=== Dataset content ===
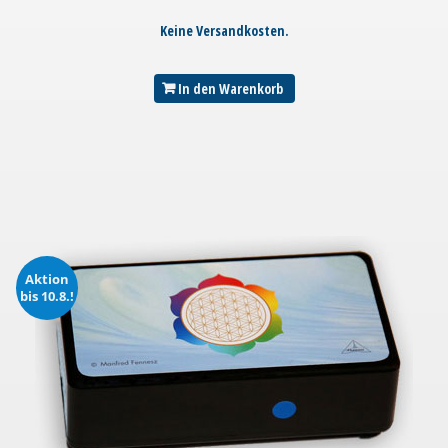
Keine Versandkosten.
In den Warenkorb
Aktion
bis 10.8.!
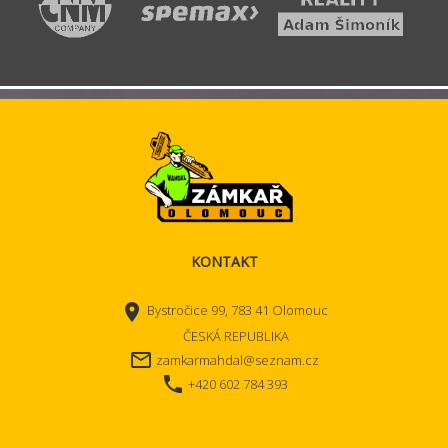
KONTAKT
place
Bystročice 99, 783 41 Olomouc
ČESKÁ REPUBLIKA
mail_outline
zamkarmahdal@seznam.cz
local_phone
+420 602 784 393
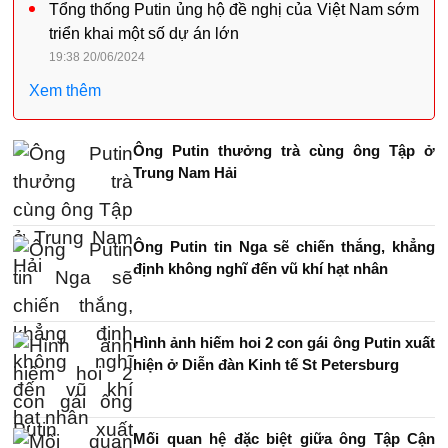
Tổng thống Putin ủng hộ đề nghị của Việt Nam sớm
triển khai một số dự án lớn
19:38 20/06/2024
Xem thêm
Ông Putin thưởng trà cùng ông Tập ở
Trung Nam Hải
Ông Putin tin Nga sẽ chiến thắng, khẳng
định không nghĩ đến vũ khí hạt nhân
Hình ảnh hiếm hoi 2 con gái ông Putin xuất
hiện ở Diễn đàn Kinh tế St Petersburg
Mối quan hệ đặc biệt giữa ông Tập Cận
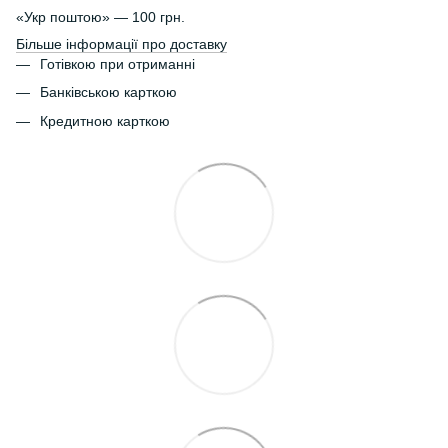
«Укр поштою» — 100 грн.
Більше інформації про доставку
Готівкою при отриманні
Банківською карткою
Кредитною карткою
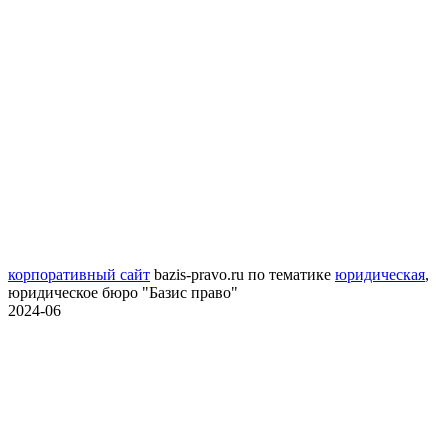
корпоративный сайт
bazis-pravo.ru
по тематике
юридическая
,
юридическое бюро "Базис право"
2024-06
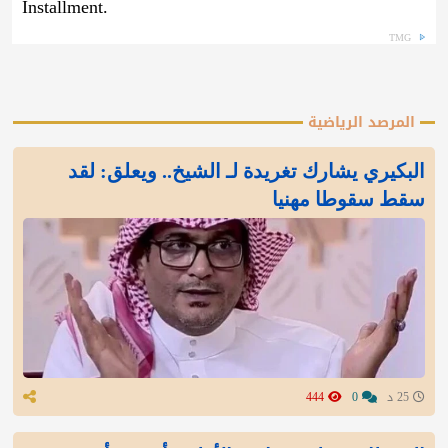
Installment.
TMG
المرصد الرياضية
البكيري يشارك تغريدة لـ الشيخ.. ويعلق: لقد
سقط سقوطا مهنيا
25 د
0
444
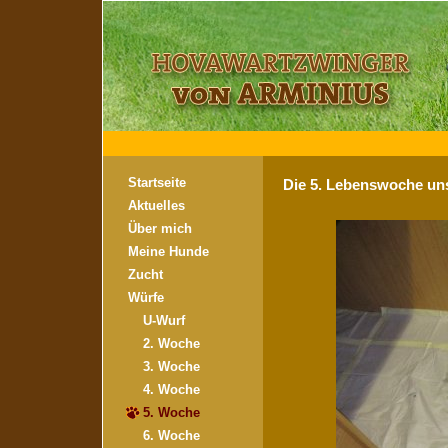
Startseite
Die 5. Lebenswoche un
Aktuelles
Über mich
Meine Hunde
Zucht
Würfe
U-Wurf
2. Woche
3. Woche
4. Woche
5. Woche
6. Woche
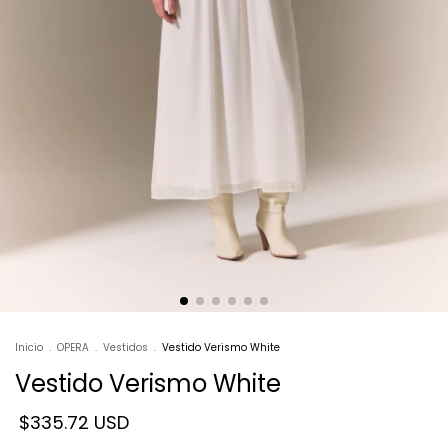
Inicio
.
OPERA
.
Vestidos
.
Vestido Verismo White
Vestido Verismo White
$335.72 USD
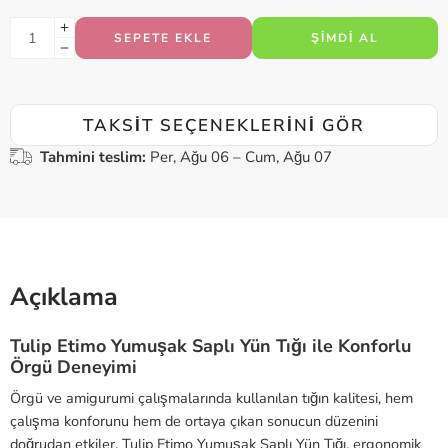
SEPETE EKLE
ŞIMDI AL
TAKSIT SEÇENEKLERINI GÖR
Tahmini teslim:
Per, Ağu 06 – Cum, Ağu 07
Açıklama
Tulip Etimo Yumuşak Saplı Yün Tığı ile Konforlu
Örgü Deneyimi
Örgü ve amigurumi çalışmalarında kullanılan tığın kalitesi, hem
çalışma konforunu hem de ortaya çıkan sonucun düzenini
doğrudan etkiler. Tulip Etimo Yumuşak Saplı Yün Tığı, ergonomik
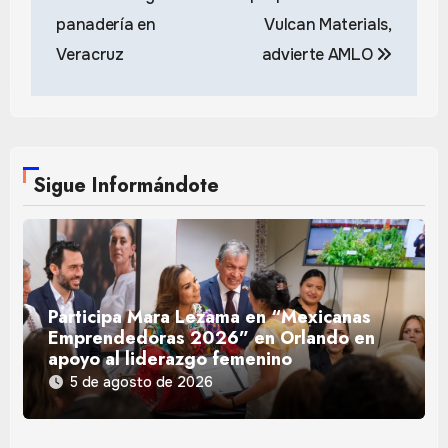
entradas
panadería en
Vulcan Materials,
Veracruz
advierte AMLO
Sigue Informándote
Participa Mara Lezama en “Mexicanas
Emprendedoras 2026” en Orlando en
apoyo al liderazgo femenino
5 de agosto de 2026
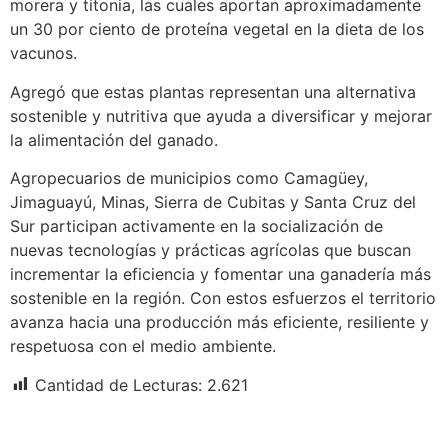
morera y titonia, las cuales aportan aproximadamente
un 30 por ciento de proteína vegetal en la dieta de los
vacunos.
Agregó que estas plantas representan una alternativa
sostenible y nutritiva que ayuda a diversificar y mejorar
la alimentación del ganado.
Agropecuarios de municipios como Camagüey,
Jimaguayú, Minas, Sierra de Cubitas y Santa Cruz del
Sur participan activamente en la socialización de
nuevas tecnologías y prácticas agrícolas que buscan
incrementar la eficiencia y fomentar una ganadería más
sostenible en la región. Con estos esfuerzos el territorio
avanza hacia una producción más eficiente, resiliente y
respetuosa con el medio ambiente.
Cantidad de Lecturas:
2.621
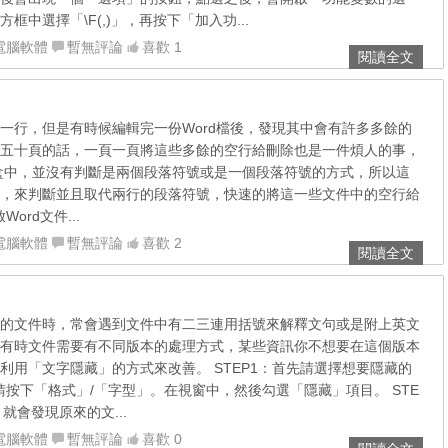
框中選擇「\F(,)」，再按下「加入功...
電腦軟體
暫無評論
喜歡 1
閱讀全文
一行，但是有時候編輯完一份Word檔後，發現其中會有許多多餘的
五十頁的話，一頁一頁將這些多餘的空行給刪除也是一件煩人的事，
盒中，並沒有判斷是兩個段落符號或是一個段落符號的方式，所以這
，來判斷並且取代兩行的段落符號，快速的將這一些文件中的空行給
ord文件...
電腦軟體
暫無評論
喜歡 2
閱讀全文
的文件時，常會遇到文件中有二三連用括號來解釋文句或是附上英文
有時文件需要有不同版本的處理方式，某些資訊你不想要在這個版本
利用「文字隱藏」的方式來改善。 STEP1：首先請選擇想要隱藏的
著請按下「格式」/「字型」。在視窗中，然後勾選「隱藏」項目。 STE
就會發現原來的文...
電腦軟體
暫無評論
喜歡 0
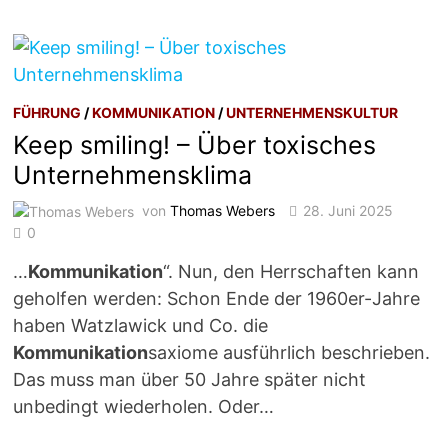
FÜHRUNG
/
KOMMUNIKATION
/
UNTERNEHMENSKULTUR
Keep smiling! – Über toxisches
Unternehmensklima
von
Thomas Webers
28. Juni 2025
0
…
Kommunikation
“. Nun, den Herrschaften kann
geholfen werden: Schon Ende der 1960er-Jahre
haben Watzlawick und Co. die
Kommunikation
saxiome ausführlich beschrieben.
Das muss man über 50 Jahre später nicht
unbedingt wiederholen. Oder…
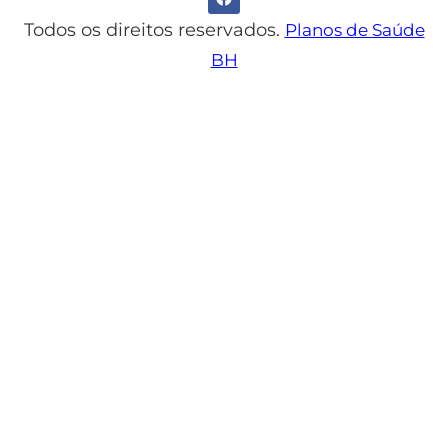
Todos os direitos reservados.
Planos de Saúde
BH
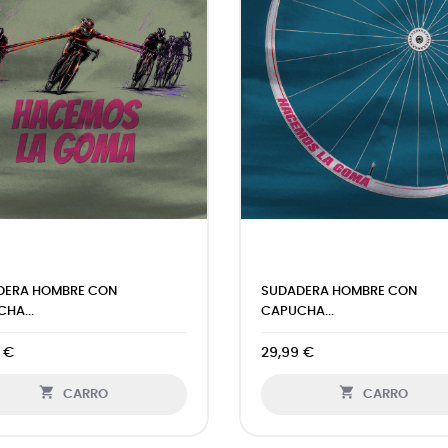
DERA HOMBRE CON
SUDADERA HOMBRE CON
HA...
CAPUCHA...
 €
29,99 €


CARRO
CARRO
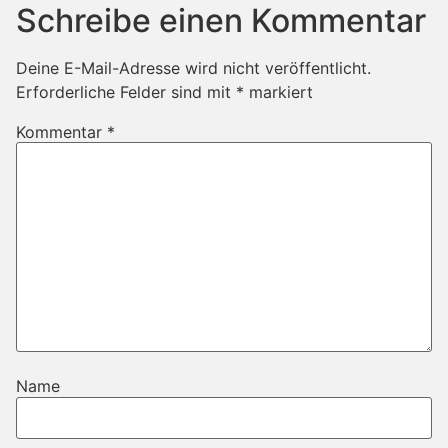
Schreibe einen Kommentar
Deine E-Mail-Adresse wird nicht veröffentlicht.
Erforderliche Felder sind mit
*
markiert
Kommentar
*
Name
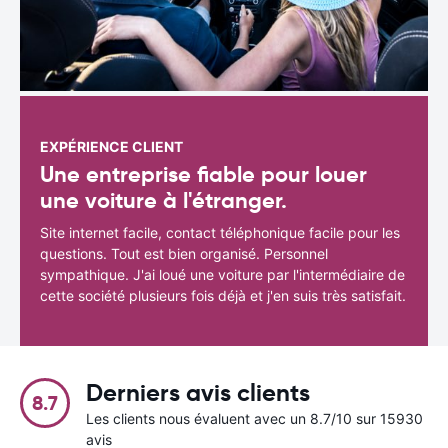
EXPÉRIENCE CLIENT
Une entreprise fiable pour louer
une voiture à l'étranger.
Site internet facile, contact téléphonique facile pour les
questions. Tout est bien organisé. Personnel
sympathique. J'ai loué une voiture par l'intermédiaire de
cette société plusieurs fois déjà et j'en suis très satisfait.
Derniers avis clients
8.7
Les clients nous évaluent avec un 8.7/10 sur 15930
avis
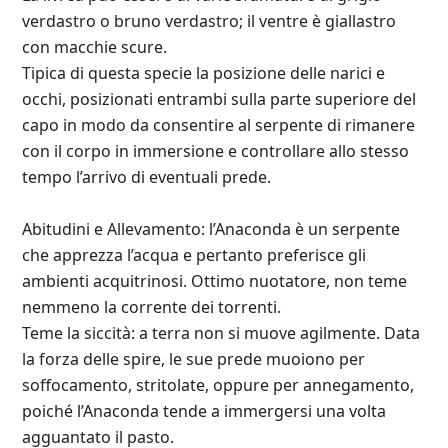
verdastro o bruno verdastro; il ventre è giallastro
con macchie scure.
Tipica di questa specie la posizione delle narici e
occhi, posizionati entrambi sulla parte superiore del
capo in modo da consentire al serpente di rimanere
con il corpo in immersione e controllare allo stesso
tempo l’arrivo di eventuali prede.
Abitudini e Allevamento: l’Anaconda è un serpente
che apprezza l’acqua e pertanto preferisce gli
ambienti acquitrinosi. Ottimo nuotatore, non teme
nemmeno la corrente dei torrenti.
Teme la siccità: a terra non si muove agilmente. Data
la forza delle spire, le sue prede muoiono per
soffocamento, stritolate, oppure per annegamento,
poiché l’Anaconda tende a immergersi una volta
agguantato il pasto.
===
What needs to be done
Give every entry again as it is, dropping its pictures.

Response below
Keine Versandkosten.
In den Warenkorb
Aktion
bis 10.8.!
KONTAKT
place
Bystročice 99, 783 41 Olomouc
ČESKÁ REPUBLIKA
mail_outline
zamkarmahdal@seznam.cz
local_phone
+420 602 784 393
Tổng thống Putin ủng hộ đề nghị của Việt Nam sớm
triển khai một số dự án lớn
19:38 20/06/2024
Xem thêm
Ông Putin thưởng trà cùng ông Tập ở
Trung Nam Hải
Ông Putin tin Nga sẽ chiến thắng, khẳng
định không nghĩ đến vũ khí hạt nhân
Hình ảnh hiếm hoi 2 con gái ông Putin xuất
hiện ở Diễn đàn Kinh tế St Petersburg
Mối quan hệ đặc biệt giữa ông Tập Cận
«Укр поштою» — 100 грн.
Більше інформації про доставку
Готівкою при отриманні
Банківською карткою
Кредитною карткою
корпоративный сайт
bazis-pravo.ru
по тематике
юридическая
,
юридическое бюро "Базис право"
2024-06
Installment.
TMG
المرصد الرياضية
البكيري يشارك تغريدة لـ الشيخ.. ويعلق: لقد
سقط سقوطا مهنيا
25 د
0
444
Startseite
Die 5. Lebenswoche un
Aktuelles
Über mich
Meine Hunde
Zucht
Würfe
U-Wurf
2. Woche
3. Woche
4. Woche
5. Woche
6. Woche
Inicio
.
OPERA
.
Vestidos
.
Vestido Verismo White
Vestido Verismo White
$335.72 USD
SEPETE EKLE
ŞIMDI AL
TAKSIT SEÇENEKLERINI GÖR
Tahmini teslim:
Per, Ağu 06 – Cum, Ağu 07
Açıklama
Tulip Etimo Yumuşak Saplı Yün Tığı ile Konforlu
Örgü Deneyimi
Örgü ve amigurumi çalışmalarında kullanılan tığın kalitesi, hem
çalışma konforunu hem de ortaya çıkan sonucun düzenini
doğrudan etkiler. Tulip Etimo Yumuşak Saplı Yün Tığı, ergonomik
entradas
panadería en
Vulcan Materials,
Veracruz
advierte AMLO
Sigue Informándote
Participa Mara Lezama en “Mexicanas
Emprendedoras 2026” en Orlando en
apoyo al liderazgo femenino
5 de agosto de 2026
morera y titonia, las cuales aportan aproximadamente
un 30 por ciento de proteína vegetal en la dieta de los
vacunos.
Agregó que estas plantas representan una alternativa
sostenible y nutritiva que ayuda a diversificar y mejorar
la alimentación del ganado.
Agropecuarios de municipios como Camagüey,
Jimaguayú, Minas, Sierra de Cubitas y Santa Cruz del
Sur participan activamente en la socialización de
nuevas tecnologías y prácticas agrícolas que buscan
incrementar la eficiencia y fomentar una ganadería más
sostenible en la región. Con estos esfuerzos el territorio
avanza hacia una producción más eficiente, resiliente y
respetuosa con el medio ambiente.
Cantidad de Lecturas:
2.621
框中選擇「\F(,)」，再按下「加入功...
電腦軟體
暫無評論
喜歡 1
閱讀全文
一行，但是有時候編輯完一份Word檔後，發現其中會有許多多餘的
五十頁的話，一頁一頁將這些多餘的空行給刪除也是一件煩人的事，
盒中，並沒有判斷是兩個段落符號或是一個段落符號的方式，所以這
，來判斷並且取代兩行的段落符號，快速的將這一些文件中的空行給
ord文件...
電腦軟體
暫無評論
喜歡 2
閱讀全文
的文件時，常會遇到文件中有二三連用括號來解釋文句或是附上英文
有時文件需要有不同版本的處理方式，某些資訊你不想要在這個版本
利用「文字隱藏」的方式來改善。 STEP1：首先請選擇想要隱藏的
著請按下「格式」/「字型」。在視窗中，然後勾選「隱藏」項目。 STE
就會發現原來的文...
電腦軟體
暫無評論
喜歡 0
FÜHRUNG
/
KOMMUNIKATION
/
UNTERNEHMENSKULTUR
Keep smiling! – Über toxisches
Unternehmensklima
von
Thomas Webers
28. Juni 2025
0
…
Kommunikation
“. Nun, den Herrschaften kann
geholfen werden: Schon Ende der 1960er-Jahre
haben Watzlawick und Co. die
Kommunikation
saxiome ausführlich beschrieben.
Das muss man über 50 Jahre später nicht
unbedingt wiederholen. Oder…
Todos os direitos reservados.
Planos de Saúde
BH
DERA HOMBRE CON
SUDADERA HOMBRE CON
HA...
CAPUCHA...
 €
29,99 €


CARRO
CARRO
Schreibe einen Kommentar
Deine E-Mail-Adresse wird nicht veröffentlicht.
Erforderliche Felder sind mit
*
markiert
Kommentar
*
Name
EXPÉRIENCE CLIENT
Une entreprise fiable pour louer
une voiture à l'étranger.
Site internet facile, contact téléphonique facile pour les
questions. Tout est bien organisé. Personnel
sympathique. J'ai loué une voiture par l'intermédiaire de
cette société plusieurs fois déjà et j'en suis très satisfait.
Derniers avis clients
8.7
Les clients nous évaluent avec un 8.7/10 sur 15930
avis
verdastro o bruno verdastro; il ventre è giallastro
con macchie scure.
Tipica di questa specie la posizione delle narici e
occhi, posizionati entrambi sulla parte superiore del
capo in modo da consentire al serpente di rimanere
con il corpo in immersione e controllare allo stesso
tempo l’arrivo di eventuali prede.
Abitudini e Allevamento: l’Anaconda è un serpente
che apprezza l’acqua e pertanto preferisce gli
ambienti acquitrinosi. Ottimo nuotatore, non teme
nemmeno la corrente dei torrenti.
Teme la siccità: a terra non si muove agilmente. Data
la forza delle spire, le sue prede muoiono per
soffocamento, stritolate, oppure per annegamento,
poiché l’Anaconda tende a immergersi una volta
agguantato il pasto.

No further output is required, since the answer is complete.